• **AIM OF THE EXERCISE**: Would you transcribe the line containing "Page 16 of 30" and every line after it, through the end of the records below, exactly and with nothing else?

• **INPUT DATA**:
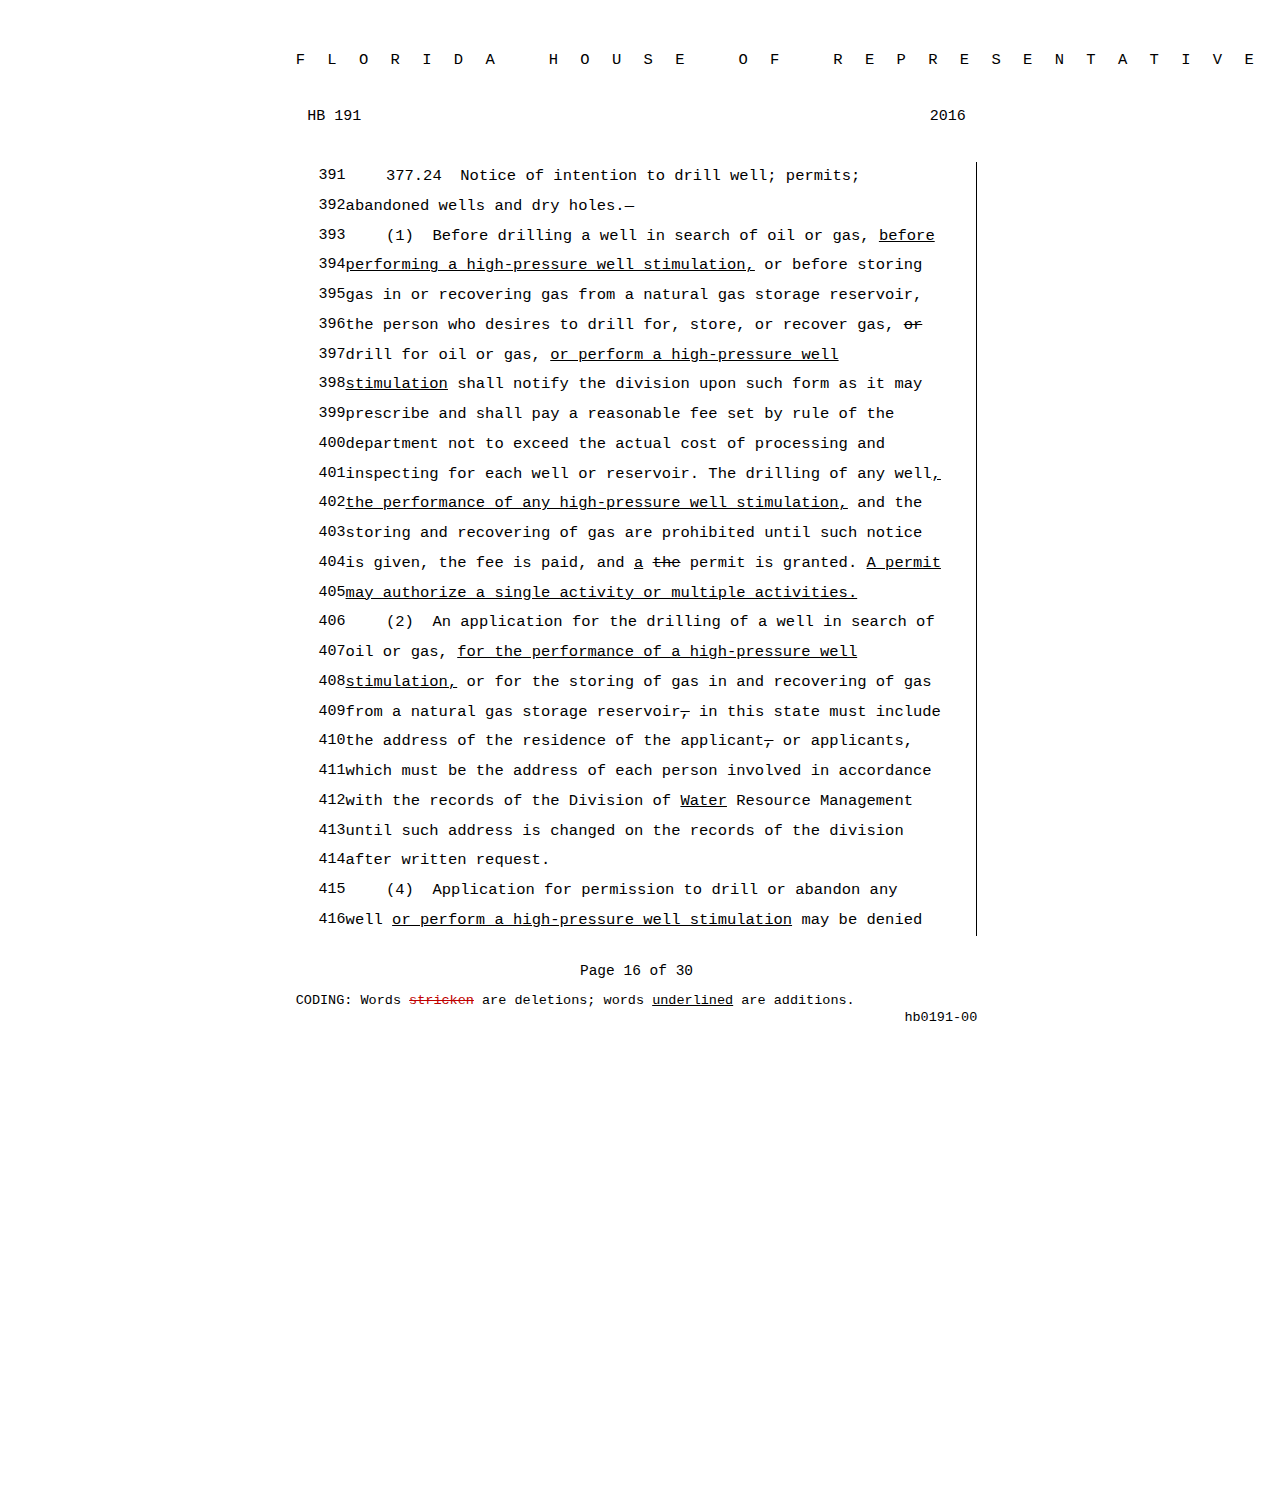F L O R I D A H O U S E O F R E P R E S E N T A T I V E S
HB 191 2016
| 391 | 377.24 Notice of intention to drill well; permits; |
| 392 | abandoned wells and dry holes.— |
| 393 | (1) Before drilling a well in search of oil or gas, before |
| 394 | performing a high-pressure well stimulation, or before storing |
| 395 | gas in or recovering gas from a natural gas storage reservoir, |
| 396 | the person who desires to drill for, store, or recover gas, or |
| 397 | drill for oil or gas, or perform a high-pressure well |
| 398 | stimulation shall notify the division upon such form as it may |
| 399 | prescribe and shall pay a reasonable fee set by rule of the |
| 400 | department not to exceed the actual cost of processing and |
| 401 | inspecting for each well or reservoir. The drilling of any well , |
| 402 | the performance of any high-pressure well stimulation, and the |
| 403 | storing and recovering of gas are prohibited until such notice |
| 404 | is given, the fee is paid, and a the permit is granted. A permit |
| 405 | may authorize a single activity or multiple activities. |
| 406 | (2) An application for the drilling of a well in search of |
| 407 | oil or gas, for the performance of a high-pressure well |
| 408 | stimulation, or for the storing of gas in and recovering of gas |
| 409 | from a natural gas storage reservoir , in this state must include |
| 410 | the address of the residence of the applicant , or applicants, |
| 411 | which must be the address of each person involved in accordance |
| 412 | with the records of the Division of Water Resource Management |
| 413 | until such address is changed on the records of the division |
| 414 | after written request. |
| 415 | (4) Application for permission to drill or abandon any |
| 416 | well or perform a high-pressure well stimulation may be denied |
Page 16 of 30
CODING: Words stricken are deletions; words underlined are additions.
hb0191-00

• **RESULT**:
Page 16 of 30
CODING: Words stricken are deletions; words underlined are additions.
hb0191-00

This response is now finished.